**Document segment**
┏━━
Ingredients You’ll Need
The magic of these Gluten-Free Almond Flour Pancakes lies in their simplicity. Here’s what you’ll need to gather:
- Fine Blanched Almond Flour: This is the star of the show. Be sure to use fine “blanched” almond flour, not almond meal, for the lightest, fluffiest texture.
- Eggs: They provide structure and lift, binding the pancakes together.
- Unsweetened Almond Milk: To keep it dairy-free, but regular milk works perfectly too.
- Maple Syrup: Just a tablespoon for a hint of natural sweetness. Honey or agave are great substitutes.
- Baking Powder: The key leavening agent that makes these pancakes rise beautifully.
- Vanilla Extract: For that classic, warm pancake flavor.
- Sea Salt: A pinch is all it takes to balance the sweetness and enhance all the other flavors.
- Oil or Butter: For greasing the pan. Coconut oil, avocado oil, or unsalted butter are all great choices.
Step-by-Step Instructions
Ready to make the best almond flour pancakes? Follow these simple steps for perfect results every time.
- Combine Dry Ingredients: In a large mixing bowl, whisk together the almond flour, baking powder, and sea salt. Breaking up any clumps now ensures a smooth batter later.
- Mix Wet Ingredients: In a separate smaller bowl, whisk the eggs, almond milk, maple syrup, and vanilla extract until well combined.
┗━━
**Material provided**
┏━━
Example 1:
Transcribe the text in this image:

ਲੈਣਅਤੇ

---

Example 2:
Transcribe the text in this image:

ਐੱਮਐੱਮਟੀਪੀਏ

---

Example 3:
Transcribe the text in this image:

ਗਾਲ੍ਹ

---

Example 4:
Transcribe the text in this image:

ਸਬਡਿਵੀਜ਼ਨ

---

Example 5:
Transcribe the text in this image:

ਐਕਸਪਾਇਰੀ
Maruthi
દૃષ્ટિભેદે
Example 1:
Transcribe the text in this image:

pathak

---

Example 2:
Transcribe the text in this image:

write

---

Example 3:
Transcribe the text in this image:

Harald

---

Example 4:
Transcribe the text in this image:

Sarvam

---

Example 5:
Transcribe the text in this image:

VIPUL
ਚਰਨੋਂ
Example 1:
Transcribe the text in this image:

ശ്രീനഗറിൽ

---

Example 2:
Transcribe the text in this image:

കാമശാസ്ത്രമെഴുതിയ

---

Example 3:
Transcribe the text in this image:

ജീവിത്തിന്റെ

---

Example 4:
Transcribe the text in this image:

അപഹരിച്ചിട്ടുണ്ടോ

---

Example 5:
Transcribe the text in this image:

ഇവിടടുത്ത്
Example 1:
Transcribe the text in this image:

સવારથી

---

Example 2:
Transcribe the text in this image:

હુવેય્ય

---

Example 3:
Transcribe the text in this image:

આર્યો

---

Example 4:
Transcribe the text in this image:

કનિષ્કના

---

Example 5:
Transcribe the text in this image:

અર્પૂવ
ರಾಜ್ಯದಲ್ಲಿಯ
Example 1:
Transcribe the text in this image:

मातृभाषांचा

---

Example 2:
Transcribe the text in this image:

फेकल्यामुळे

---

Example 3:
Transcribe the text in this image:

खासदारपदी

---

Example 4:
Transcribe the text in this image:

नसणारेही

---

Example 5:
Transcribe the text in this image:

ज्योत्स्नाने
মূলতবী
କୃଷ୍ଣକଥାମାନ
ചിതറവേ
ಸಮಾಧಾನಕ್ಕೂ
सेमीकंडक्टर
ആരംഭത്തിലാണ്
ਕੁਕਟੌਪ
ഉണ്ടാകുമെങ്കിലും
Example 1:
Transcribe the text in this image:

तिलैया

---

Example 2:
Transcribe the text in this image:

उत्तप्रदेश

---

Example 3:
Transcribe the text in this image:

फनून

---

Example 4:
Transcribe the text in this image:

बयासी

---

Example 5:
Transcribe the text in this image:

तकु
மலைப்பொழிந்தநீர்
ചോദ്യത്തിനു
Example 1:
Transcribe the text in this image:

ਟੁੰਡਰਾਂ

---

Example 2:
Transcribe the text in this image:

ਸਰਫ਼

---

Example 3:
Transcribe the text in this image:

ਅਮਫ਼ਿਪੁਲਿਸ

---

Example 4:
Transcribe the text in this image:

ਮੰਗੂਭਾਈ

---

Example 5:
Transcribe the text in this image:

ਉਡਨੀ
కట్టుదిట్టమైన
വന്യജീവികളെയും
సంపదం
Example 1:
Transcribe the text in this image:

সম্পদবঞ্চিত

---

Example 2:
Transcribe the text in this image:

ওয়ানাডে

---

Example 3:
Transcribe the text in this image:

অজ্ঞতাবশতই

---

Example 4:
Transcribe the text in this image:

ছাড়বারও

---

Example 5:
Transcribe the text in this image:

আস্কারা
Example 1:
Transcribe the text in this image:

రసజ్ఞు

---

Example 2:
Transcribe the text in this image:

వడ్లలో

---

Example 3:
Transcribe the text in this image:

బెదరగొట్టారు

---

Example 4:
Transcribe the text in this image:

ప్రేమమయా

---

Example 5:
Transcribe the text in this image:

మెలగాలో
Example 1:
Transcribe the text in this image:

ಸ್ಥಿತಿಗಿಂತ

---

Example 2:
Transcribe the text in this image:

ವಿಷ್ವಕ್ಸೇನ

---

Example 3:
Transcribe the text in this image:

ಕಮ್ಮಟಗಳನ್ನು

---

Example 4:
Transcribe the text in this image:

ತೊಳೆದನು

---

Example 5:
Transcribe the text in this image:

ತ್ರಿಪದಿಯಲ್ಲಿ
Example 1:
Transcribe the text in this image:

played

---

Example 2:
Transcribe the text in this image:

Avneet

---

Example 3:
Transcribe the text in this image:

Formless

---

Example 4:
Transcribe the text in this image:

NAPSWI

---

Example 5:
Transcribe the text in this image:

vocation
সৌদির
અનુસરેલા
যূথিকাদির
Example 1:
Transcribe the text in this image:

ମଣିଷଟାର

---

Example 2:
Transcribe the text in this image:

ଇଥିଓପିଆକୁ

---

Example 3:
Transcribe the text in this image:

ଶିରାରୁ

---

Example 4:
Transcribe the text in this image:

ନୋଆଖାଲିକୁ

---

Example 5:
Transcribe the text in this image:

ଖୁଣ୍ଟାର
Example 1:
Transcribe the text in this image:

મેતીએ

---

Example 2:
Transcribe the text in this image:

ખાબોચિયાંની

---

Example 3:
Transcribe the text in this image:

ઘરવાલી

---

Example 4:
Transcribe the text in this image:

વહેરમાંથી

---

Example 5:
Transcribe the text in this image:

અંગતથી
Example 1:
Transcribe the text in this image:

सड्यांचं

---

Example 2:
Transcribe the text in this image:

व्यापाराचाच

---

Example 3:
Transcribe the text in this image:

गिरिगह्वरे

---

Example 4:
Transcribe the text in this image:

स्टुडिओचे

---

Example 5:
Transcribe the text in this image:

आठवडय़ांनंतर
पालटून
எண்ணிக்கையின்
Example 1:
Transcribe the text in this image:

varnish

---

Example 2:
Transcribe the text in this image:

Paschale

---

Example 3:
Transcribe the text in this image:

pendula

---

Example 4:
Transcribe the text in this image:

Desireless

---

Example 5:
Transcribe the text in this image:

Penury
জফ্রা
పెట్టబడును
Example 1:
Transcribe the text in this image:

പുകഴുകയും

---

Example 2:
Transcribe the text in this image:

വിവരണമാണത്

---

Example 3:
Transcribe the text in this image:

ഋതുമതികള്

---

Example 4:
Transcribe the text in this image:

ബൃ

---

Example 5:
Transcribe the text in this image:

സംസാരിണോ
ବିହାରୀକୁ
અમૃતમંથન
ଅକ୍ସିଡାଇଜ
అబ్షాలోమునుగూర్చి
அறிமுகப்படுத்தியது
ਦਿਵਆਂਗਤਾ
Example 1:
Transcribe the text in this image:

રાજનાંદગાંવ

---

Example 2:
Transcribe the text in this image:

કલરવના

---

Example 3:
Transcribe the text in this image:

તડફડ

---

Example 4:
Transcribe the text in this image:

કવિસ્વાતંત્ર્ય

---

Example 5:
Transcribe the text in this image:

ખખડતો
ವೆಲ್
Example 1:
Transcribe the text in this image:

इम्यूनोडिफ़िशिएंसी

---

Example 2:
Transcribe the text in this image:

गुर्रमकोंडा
┗━━
**Given exercise**
Repeat the part of the almond flour pancake recipe that begins at the words "- Eggs: They" and stops after "are great substitutes.", word for word.

**Written answer**
- Eggs: They provide structure and lift, binding the pancakes together.
- Unsweetened Almond Milk: To keep it dairy-free, but regular milk works perfectly too.
- Maple Syrup: Just a tablespoon for a hint of natural sweetness. Honey or agave are great substitutes.